Far-ultraviolet (FUV; ~1200-2000 angstroms) spectra are fundamental to our understanding of star-forming galaxies, providing a unique window on massive stellar populations, chemical evolution, ...feedback processes, and reionization. The launch of JWST will soon usher in a new era, pushing the UV spectroscopic frontier to higher redshifts than ever before, however, its success hinges on a comprehensive understanding of the massive star populations and gas conditions that power the observed UV spectral features. This requires a level of detail that is only possible with a combination of ample wavelength coverage, signal-to-noise, spectral-resolution, and sample diversity that has not yet been achieved by any FUV spectral database. We present the COS Legacy Spectroscopic SurveY (CLASSY) treasury and its first high level science product, the CLASSY atlas. CLASSY builds on the HST archive to construct the first high-quality (S/N_1500 >~ 5/resel), high-resolution (R~15,000) FUV spectral database of 45 nearby (0.002 < z < 0.182) star-forming galaxies.
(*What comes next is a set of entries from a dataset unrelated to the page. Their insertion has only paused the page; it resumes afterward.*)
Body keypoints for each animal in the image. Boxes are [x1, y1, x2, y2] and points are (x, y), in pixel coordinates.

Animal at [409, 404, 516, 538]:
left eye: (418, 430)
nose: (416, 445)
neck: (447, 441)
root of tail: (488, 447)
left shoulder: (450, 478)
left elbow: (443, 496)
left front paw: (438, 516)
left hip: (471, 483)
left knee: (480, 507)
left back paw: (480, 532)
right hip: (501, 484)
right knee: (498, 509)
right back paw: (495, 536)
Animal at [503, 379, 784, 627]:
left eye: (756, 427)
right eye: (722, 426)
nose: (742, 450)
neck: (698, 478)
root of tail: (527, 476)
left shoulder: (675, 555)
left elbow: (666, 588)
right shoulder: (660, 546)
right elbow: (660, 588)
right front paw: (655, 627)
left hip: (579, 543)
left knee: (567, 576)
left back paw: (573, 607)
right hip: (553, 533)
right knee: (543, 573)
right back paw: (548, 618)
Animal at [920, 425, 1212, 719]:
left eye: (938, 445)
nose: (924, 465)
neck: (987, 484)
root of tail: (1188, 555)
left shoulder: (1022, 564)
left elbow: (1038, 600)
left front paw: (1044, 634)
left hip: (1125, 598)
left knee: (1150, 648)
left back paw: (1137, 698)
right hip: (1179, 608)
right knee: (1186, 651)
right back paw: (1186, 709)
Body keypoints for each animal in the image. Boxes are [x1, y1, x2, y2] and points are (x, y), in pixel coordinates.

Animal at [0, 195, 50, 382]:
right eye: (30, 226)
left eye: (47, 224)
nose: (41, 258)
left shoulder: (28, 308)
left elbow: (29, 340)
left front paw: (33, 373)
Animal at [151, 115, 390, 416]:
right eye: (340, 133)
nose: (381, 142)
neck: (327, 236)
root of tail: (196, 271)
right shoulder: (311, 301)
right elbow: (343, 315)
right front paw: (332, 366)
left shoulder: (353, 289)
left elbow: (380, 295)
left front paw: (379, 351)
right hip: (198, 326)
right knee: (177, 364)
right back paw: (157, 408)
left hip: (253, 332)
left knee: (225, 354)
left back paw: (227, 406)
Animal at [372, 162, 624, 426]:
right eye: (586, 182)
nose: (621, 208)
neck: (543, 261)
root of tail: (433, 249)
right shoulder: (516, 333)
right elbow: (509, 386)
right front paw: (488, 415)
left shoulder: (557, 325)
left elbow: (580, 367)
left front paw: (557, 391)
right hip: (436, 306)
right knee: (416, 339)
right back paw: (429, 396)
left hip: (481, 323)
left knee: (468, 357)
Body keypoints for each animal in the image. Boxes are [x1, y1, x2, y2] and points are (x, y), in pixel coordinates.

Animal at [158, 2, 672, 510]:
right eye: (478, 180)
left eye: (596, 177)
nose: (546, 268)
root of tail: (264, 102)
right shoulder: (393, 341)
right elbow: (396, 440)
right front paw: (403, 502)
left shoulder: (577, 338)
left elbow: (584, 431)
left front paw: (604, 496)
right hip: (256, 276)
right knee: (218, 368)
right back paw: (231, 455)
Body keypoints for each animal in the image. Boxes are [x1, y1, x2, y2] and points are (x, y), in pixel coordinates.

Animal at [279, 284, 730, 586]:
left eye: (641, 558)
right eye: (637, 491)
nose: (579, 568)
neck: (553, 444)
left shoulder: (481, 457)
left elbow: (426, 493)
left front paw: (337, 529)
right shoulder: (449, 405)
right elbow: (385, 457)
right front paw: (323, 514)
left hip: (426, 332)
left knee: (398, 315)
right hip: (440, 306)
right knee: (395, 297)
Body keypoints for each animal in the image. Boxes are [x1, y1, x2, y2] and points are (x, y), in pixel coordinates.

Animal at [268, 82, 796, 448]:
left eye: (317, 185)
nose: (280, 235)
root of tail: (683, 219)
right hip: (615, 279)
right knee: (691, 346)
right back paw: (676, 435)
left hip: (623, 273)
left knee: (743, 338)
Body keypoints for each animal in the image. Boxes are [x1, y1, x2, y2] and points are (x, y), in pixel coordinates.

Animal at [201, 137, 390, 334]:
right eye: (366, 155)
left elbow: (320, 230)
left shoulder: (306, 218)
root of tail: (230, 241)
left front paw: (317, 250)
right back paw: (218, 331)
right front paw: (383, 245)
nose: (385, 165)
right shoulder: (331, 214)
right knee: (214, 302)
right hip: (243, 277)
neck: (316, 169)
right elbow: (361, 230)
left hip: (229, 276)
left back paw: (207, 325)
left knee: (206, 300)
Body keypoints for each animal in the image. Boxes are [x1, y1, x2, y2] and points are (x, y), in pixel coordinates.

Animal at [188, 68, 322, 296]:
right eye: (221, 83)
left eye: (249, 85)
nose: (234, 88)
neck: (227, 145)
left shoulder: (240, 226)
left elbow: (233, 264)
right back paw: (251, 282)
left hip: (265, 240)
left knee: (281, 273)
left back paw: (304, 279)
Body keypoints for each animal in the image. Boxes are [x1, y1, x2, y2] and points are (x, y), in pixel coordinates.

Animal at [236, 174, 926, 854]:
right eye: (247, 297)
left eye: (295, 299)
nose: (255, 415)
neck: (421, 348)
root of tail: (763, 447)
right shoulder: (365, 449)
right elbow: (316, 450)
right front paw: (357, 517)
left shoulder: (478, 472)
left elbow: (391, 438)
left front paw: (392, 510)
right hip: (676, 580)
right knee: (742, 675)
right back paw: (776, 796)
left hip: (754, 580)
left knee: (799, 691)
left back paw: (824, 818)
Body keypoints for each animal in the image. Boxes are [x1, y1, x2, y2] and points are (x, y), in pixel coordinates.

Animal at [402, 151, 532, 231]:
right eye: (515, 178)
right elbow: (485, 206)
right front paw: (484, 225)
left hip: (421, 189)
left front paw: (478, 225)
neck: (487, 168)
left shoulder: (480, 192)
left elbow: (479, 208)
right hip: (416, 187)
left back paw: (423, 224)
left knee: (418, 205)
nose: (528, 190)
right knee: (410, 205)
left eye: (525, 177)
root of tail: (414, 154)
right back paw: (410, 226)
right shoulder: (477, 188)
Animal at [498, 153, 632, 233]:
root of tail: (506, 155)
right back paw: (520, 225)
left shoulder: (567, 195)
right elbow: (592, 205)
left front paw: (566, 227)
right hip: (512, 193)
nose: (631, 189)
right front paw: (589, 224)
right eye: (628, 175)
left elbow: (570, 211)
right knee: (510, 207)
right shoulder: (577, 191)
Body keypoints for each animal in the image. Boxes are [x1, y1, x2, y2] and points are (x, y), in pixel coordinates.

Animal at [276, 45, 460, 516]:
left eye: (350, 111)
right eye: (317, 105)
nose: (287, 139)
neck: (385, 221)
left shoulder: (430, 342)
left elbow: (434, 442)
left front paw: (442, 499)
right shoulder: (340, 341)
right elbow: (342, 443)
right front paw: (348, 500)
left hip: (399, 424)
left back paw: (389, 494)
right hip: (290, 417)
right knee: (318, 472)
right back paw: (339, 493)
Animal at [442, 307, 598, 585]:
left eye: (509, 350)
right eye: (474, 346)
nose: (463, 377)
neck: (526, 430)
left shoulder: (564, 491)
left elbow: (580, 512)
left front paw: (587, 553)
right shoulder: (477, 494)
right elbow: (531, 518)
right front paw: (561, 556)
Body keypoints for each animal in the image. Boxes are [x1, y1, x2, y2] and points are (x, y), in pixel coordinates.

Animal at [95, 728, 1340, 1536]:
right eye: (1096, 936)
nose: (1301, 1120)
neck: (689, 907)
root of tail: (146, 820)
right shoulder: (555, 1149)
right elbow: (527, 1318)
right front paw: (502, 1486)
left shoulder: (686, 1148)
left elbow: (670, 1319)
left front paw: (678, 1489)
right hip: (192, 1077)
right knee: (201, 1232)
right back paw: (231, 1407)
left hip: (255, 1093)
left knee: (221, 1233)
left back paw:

The CLASSY atlas, available to the public via the CLASSY website, is the result of optimally extracting and coadding 170 archival+new spectra from 312 orbits of HST observations. The CLASSY sample covers a broad range of properties including stellar mass (6.2 < logM_star(M_sol) < 10.1), star formation rate (-2.0 < log SFR (M_sol/yr) < +1.6), direct gas-phase metallicity (7.0 < 12+log(O/H) < 8.8), ionization (0.5 < O_32 < 38.0), reddening (0.02 < E(B-V < 0.67), and nebular density (10 < n_e (cm^-3) < 1120). CLASSY is biased to UV-bright star-forming galaxies, resulting in a sample that is consistent with z~0 mass-metallicity relationship, but is offset to higher SFRs by roughly 2 dex, similar to z >~2 galaxies. This unique set of properties makes the CLASSY atlas the benchmark training set for star-forming galaxies across cosmic time.